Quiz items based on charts
◆ ◆ ◆ ◆
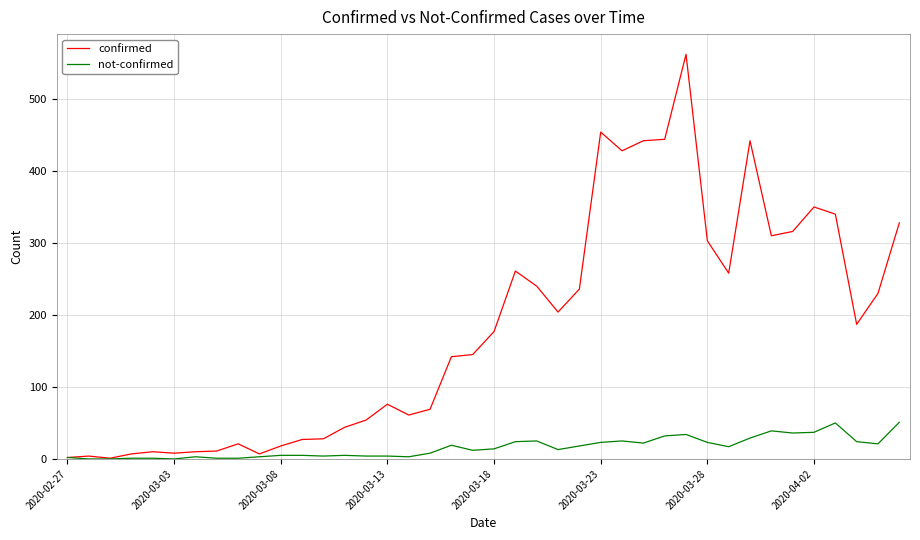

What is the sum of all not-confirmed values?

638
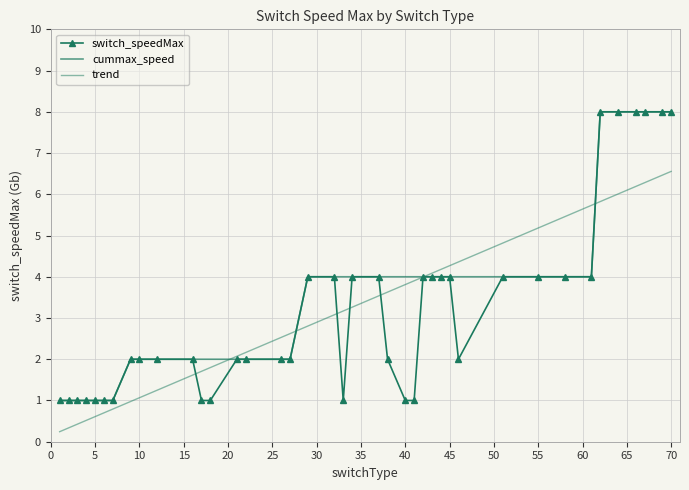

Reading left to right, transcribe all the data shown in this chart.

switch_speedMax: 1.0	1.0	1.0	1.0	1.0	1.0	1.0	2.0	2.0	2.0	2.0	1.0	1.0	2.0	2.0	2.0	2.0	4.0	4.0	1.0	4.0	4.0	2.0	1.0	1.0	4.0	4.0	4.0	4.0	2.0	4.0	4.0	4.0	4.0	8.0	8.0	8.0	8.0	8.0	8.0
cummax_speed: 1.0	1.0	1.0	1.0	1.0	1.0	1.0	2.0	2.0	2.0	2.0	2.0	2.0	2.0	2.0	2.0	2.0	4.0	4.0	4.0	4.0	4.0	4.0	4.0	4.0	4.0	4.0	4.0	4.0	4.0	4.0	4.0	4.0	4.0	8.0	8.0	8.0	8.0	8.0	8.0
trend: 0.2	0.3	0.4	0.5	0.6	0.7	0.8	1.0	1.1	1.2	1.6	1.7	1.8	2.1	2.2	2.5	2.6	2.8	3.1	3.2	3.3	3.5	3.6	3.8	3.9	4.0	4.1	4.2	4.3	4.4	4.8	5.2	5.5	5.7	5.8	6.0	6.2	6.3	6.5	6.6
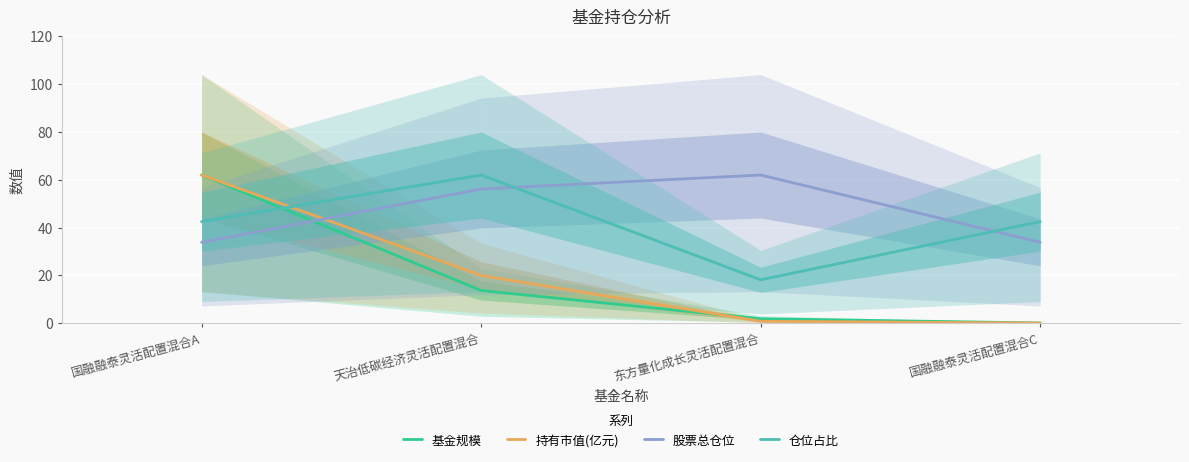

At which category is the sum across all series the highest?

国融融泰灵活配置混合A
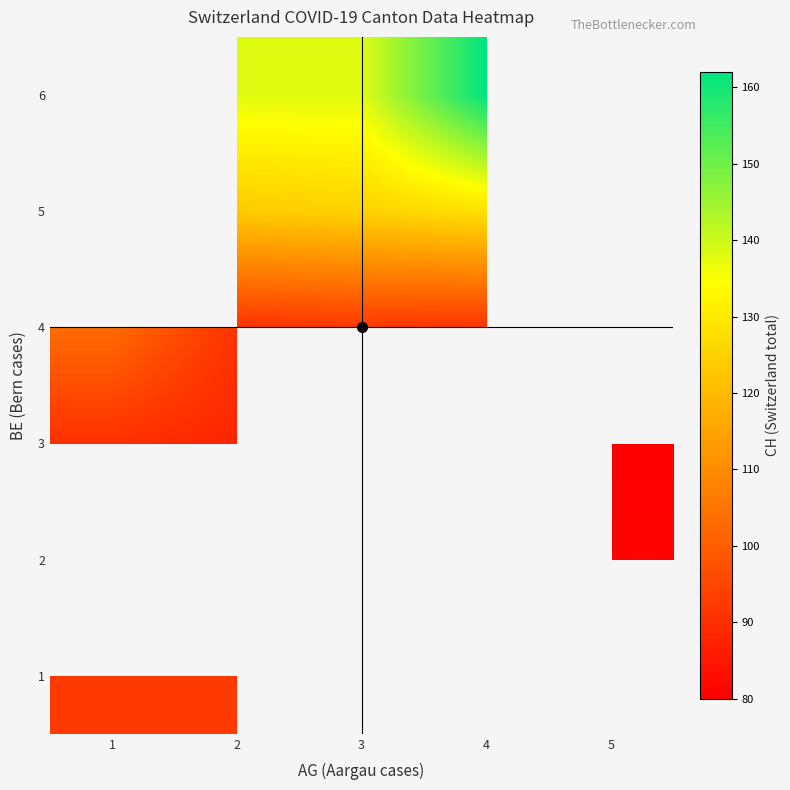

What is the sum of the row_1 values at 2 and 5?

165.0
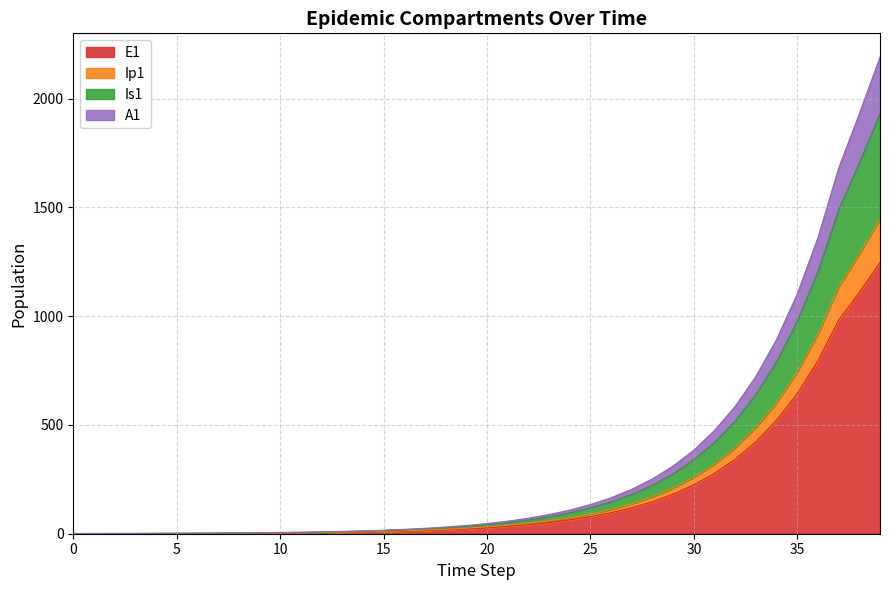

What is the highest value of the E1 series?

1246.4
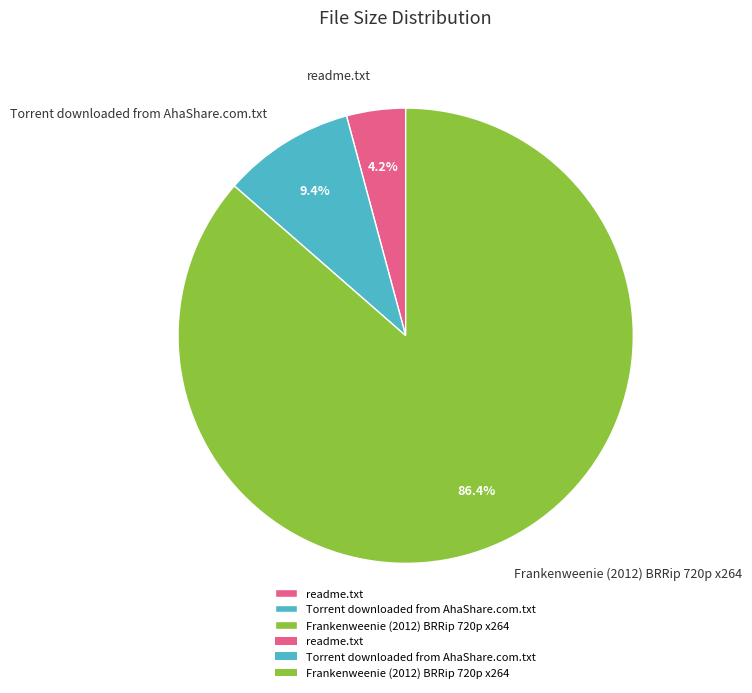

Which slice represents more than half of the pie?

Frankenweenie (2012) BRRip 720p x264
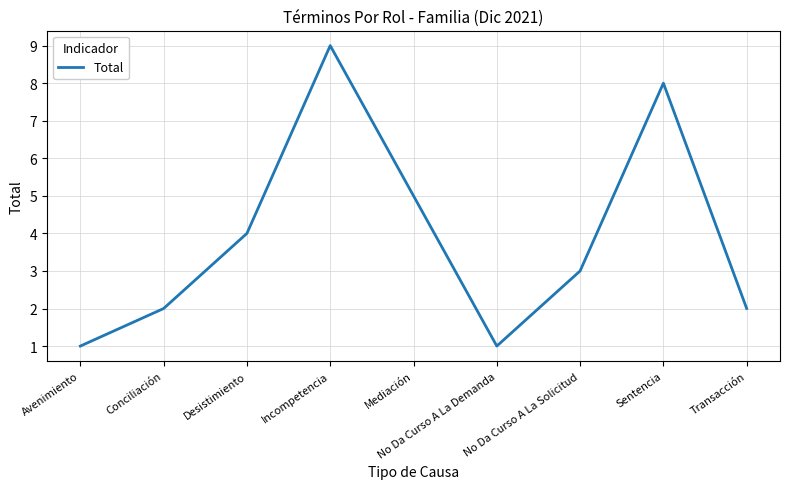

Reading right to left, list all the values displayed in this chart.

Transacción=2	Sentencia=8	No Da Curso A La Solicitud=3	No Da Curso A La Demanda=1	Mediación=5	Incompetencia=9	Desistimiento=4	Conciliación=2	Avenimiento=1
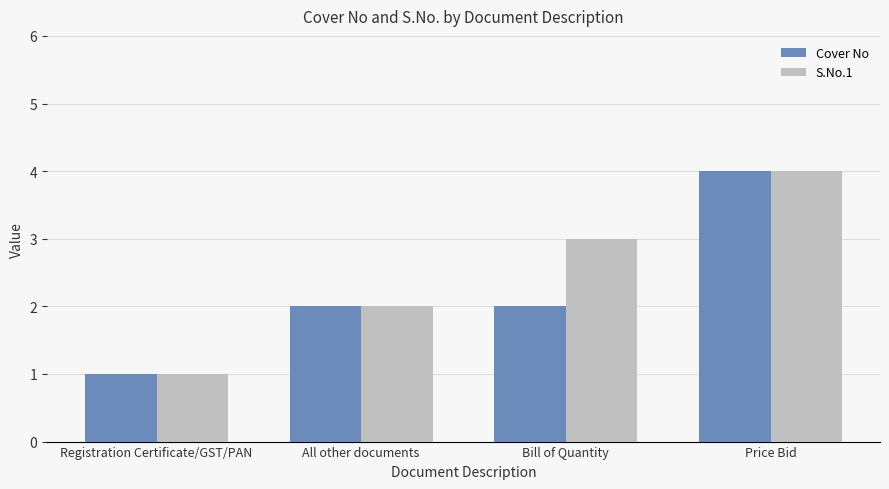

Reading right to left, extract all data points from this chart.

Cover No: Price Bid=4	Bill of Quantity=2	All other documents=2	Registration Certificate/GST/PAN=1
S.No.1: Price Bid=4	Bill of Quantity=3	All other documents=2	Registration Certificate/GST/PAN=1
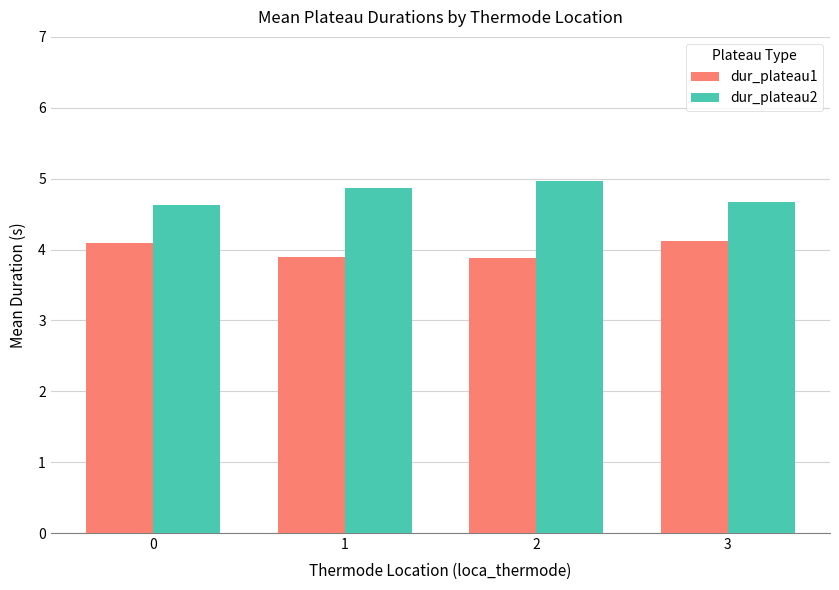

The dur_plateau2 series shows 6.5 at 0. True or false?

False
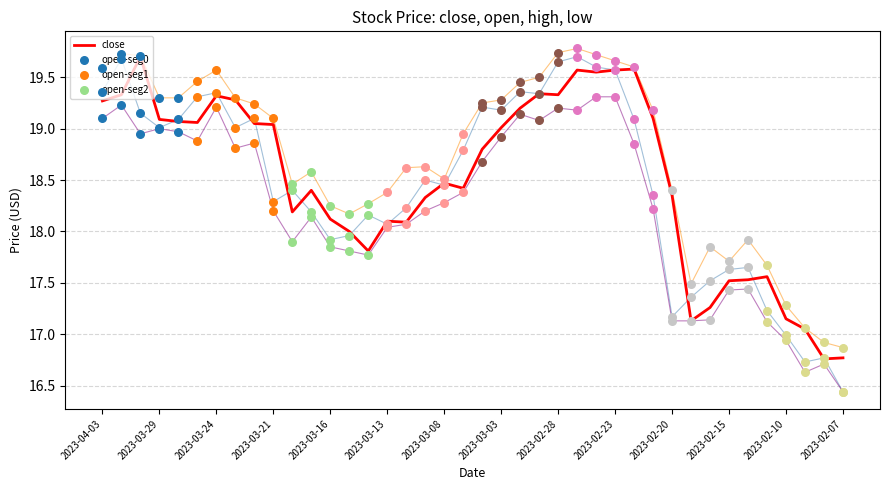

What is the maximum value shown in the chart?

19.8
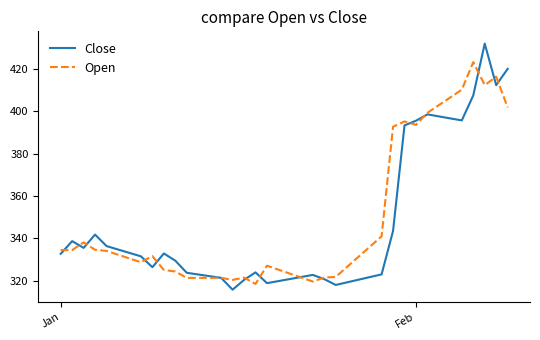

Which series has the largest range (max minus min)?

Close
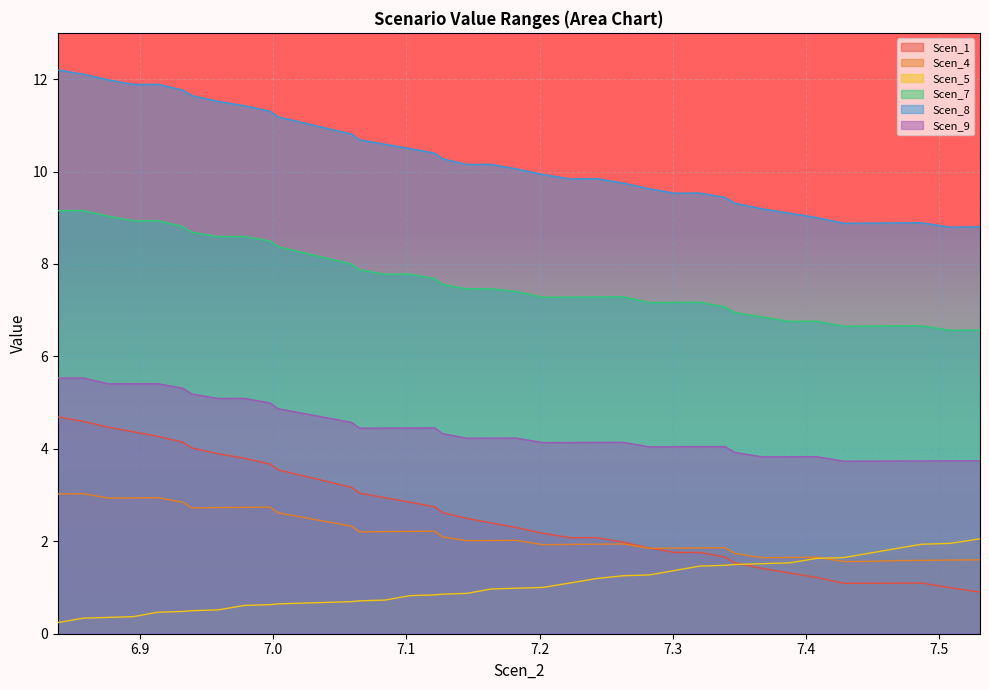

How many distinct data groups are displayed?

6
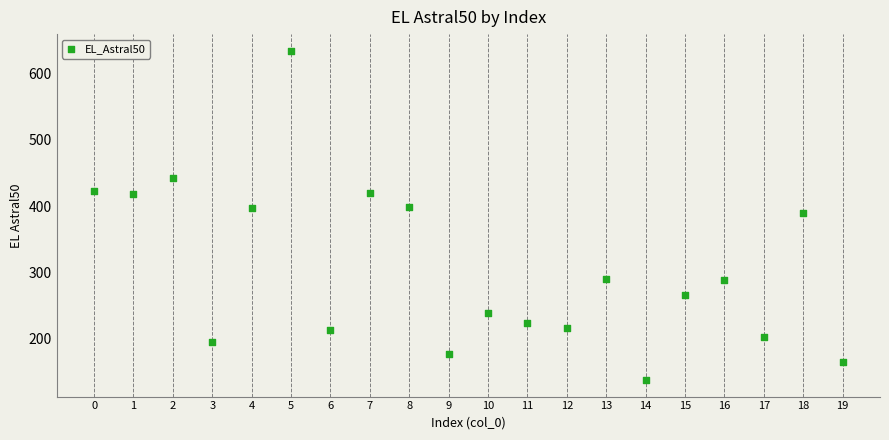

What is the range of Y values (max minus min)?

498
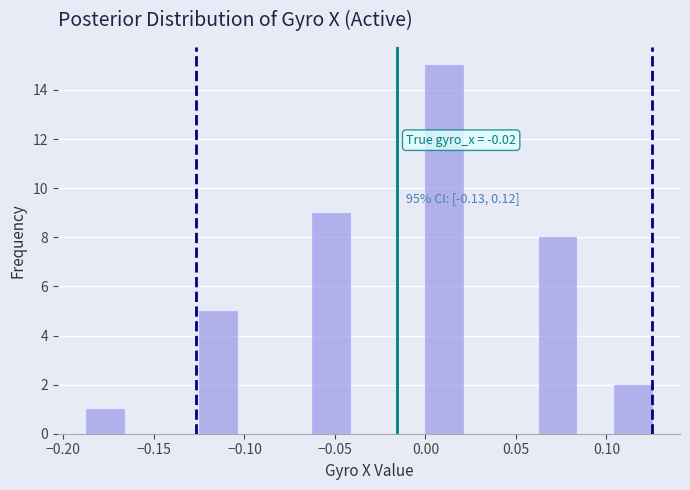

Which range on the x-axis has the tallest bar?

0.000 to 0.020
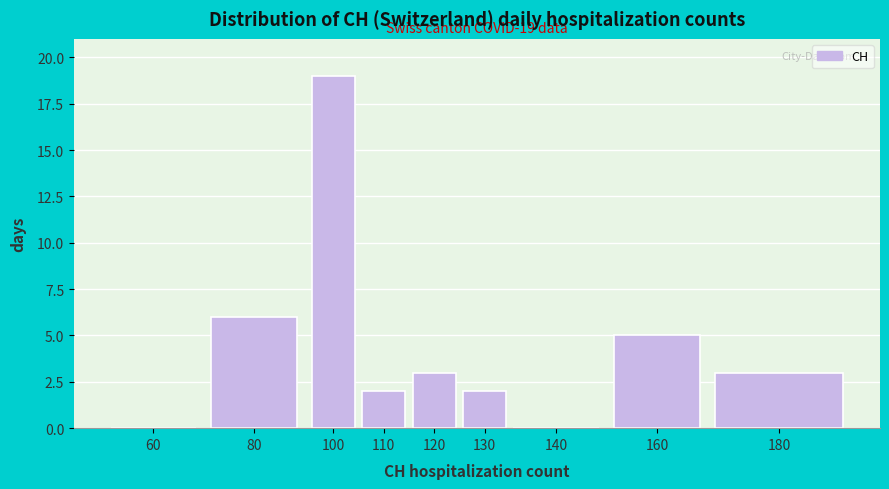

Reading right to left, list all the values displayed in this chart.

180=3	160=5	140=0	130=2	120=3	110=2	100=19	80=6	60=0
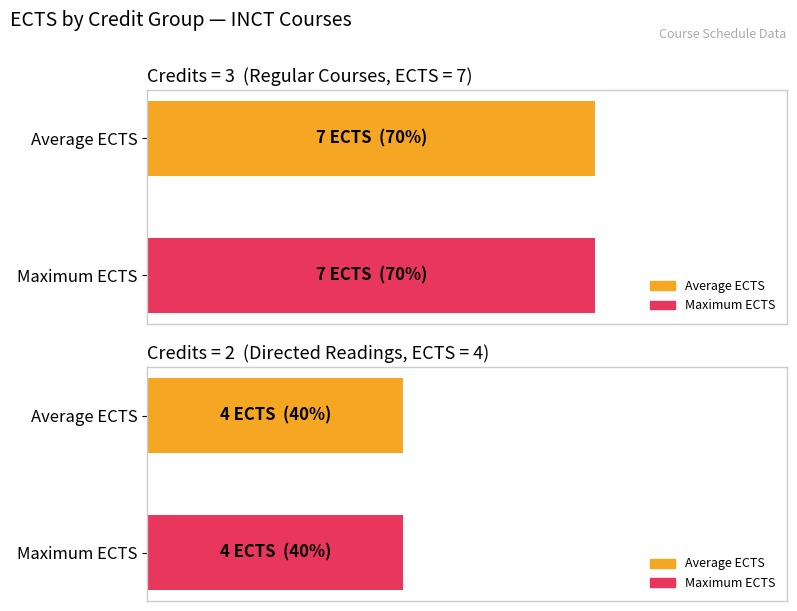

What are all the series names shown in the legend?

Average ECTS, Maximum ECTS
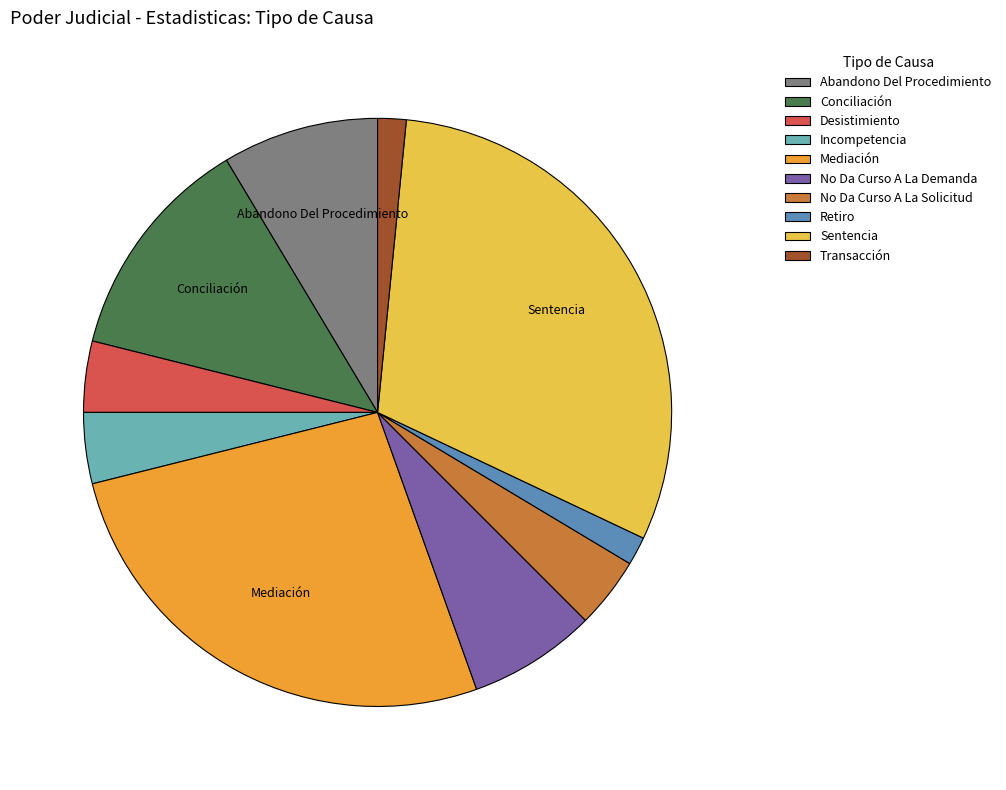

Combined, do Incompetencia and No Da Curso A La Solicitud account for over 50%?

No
◆ ◆ ◆ ◆
* Task statement:
Reproduce all of the lines above word for word, leaving out the pictures.

* Exercise answer:
What is the sum of all not-confirmed values?

638

Reading left to right, transcribe all the data shown in this chart.

switch_speedMax: 1.0	1.0	1.0	1.0	1.0	1.0	1.0	2.0	2.0	2.0	2.0	1.0	1.0	2.0	2.0	2.0	2.0	4.0	4.0	1.0	4.0	4.0	2.0	1.0	1.0	4.0	4.0	4.0	4.0	2.0	4.0	4.0	4.0	4.0	8.0	8.0	8.0	8.0	8.0	8.0
cummax_speed: 1.0	1.0	1.0	1.0	1.0	1.0	1.0	2.0	2.0	2.0	2.0	2.0	2.0	2.0	2.0	2.0	2.0	4.0	4.0	4.0	4.0	4.0	4.0	4.0	4.0	4.0	4.0	4.0	4.0	4.0	4.0	4.0	4.0	4.0	8.0	8.0	8.0	8.0	8.0	8.0
trend: 0.2	0.3	0.4	0.5	0.6	0.7	0.8	1.0	1.1	1.2	1.6	1.7	1.8	2.1	2.2	2.5	2.6	2.8	3.1	3.2	3.3	3.5	3.6	3.8	3.9	4.0	4.1	4.2	4.3	4.4	4.8	5.2	5.5	5.7	5.8	6.0	6.2	6.3	6.5	6.6

At which category is the sum across all series the highest?

国融融泰灵活配置混合A

What is the sum of the row_1 values at 2 and 5?

165.0

What is the highest value of the E1 series?

1246.4

Which slice represents more than half of the pie?

Frankenweenie (2012) BRRip 720p x264

Reading right to left, list all the values displayed in this chart.

Transacción=2	Sentencia=8	No Da Curso A La Solicitud=3	No Da Curso A La Demanda=1	Mediación=5	Incompetencia=9	Desistimiento=4	Conciliación=2	Avenimiento=1

Reading right to left, extract all data points from this chart.

Cover No: Price Bid=4	Bill of Quantity=2	All other documents=2	Registration Certificate/GST/PAN=1
S.No.1: Price Bid=4	Bill of Quantity=3	All other documents=2	Registration Certificate/GST/PAN=1

The dur_plateau2 series shows 6.5 at 0. True or false?

False

What is the maximum value shown in the chart?

19.8

Which series has the largest range (max minus min)?

Close

How many distinct data groups are displayed?

6

What is the range of Y values (max minus min)?

498

Which range on the x-axis has the tallest bar?

0.000 to 0.020

Reading right to left, list all the values displayed in this chart.

180=3	160=5	140=0	130=2	120=3	110=2	100=19	80=6	60=0

What are all the series names shown in the legend?

Average ECTS, Maximum ECTS

Combined, do Incompetencia and No Da Curso A La Solicitud account for over 50%?

No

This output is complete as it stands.